--- SUPPLIED RECORDS Enclosed Below ---
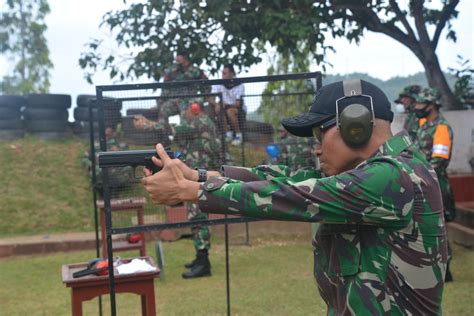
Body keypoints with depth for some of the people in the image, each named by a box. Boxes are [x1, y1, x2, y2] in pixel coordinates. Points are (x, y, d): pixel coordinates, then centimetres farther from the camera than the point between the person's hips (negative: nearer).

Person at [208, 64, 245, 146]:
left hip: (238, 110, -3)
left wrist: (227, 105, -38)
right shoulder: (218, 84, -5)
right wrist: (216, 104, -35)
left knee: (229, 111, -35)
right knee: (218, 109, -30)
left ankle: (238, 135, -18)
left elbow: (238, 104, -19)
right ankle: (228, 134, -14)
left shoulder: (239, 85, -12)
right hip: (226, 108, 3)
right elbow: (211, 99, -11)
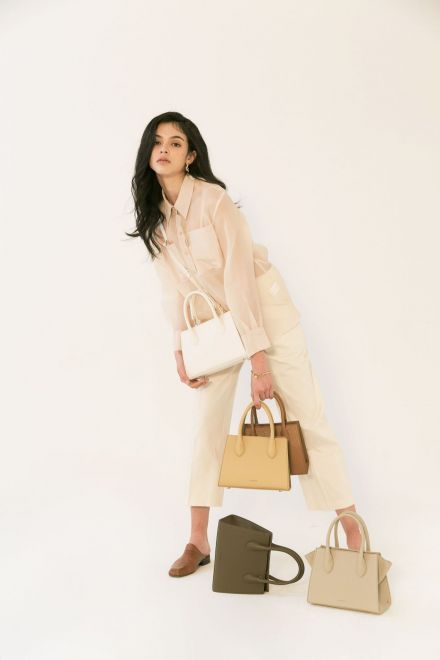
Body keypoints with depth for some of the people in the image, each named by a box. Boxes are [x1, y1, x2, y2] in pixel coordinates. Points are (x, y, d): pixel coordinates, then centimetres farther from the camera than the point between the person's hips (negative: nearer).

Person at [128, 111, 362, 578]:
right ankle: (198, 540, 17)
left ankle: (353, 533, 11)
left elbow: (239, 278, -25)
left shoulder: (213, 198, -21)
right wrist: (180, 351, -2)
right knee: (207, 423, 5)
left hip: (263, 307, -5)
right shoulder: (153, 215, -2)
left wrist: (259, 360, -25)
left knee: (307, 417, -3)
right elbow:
--- End of Enclosed SUPPLIED RECORDS ---
[EXERCISE INSTRUCTIONS] Please rewrite all the records above, changing every "centimetres" to "cm" and keeping everything else the same. Leave the pictures out of your answer.

[EXERCISE RESULT]
Body keypoints with depth for some of the people in the image, each named by a box. Boxes are [x1, y1, x2, y2] in pixel coordinates. Points are (x, y, d): pixel coordinates, then cm farther from the camera than the point between the person's hips (negative: nearer).

Person at [208, 64, 245, 146]:
left hip: (238, 110, -3)
left wrist: (227, 105, -38)
right shoulder: (218, 84, -5)
right wrist: (216, 104, -35)
left knee: (229, 111, -35)
right knee: (218, 109, -30)
left ankle: (238, 135, -18)
left elbow: (238, 104, -19)
right ankle: (228, 134, -14)
left shoulder: (239, 85, -12)
right hip: (226, 108, 3)
right elbow: (211, 99, -11)
Body keypoints with depth for some of the people in the image, each named by a box. Boxes are [x1, y1, x2, y2] in pixel coordinates. Points are (x, y, d): pixel coordinates, then cm farther from the camera than the point between the person's hips (negative: nearer).

Person at [128, 111, 362, 578]:
right ankle: (198, 540, 17)
left ankle: (353, 533, 11)
left elbow: (239, 278, -25)
left shoulder: (213, 198, -21)
right wrist: (180, 351, -2)
right knee: (207, 423, 5)
left hip: (263, 307, -5)
right shoulder: (153, 215, -2)
left wrist: (259, 360, -25)
left knee: (307, 417, -3)
right elbow:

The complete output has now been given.